= Gernardus =

13th-century mathematician

The Algorismus in Regiomontanus' manuscript

Gernardus was a 13th-century magister (master) and the author of the Latin arithmetical treatise Algorismus demonstratus. He belonged to the circle around Jordanus de Nemore at the University of Paris. His Algorismus was a popular text in the later Middle Ages, but largely ignored by early historians of mathematics. It is about 20,000 words in length and divided into two parts, Algorismus de integris on integers and Algorismus de minutiis on fractions. It uses letters in place of numbers for general examples. It belongs to the tradition of Boethius and it frequently cites Euclid. It probably made use of the pioneering works of Jordan, but itself contains nothing new.
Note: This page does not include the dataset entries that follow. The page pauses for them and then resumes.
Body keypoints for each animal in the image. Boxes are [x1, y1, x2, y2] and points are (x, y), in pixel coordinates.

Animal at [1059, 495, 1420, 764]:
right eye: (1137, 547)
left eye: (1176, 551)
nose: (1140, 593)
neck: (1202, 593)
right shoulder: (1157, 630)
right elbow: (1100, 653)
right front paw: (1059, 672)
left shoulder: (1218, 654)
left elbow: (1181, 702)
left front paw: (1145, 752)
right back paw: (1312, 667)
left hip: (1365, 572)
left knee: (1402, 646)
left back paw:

The Algorismus is known from many manuscripts of the 13th through 16th centuries, but only one contains an attribution to Gernardus, who is otherwise unknown. A copy was made by Regiomontanus in Vienna, now part of manuscript 5203 of the national library. This copy was published by Johannes Schöner at Nuremberg in 1534. There is a modern edition by Gustaf Eneström.

It is possible that 'Gernardus' is a corruption of 'Jordanus' and Georg Cantor ascribed the treatise to Jordan. On the other hand, he may be identical to another member of Jordan's circle, Gerard of Brussels. Misreadings occasionally led the Algorismus to be misattributed to Regiomontanus.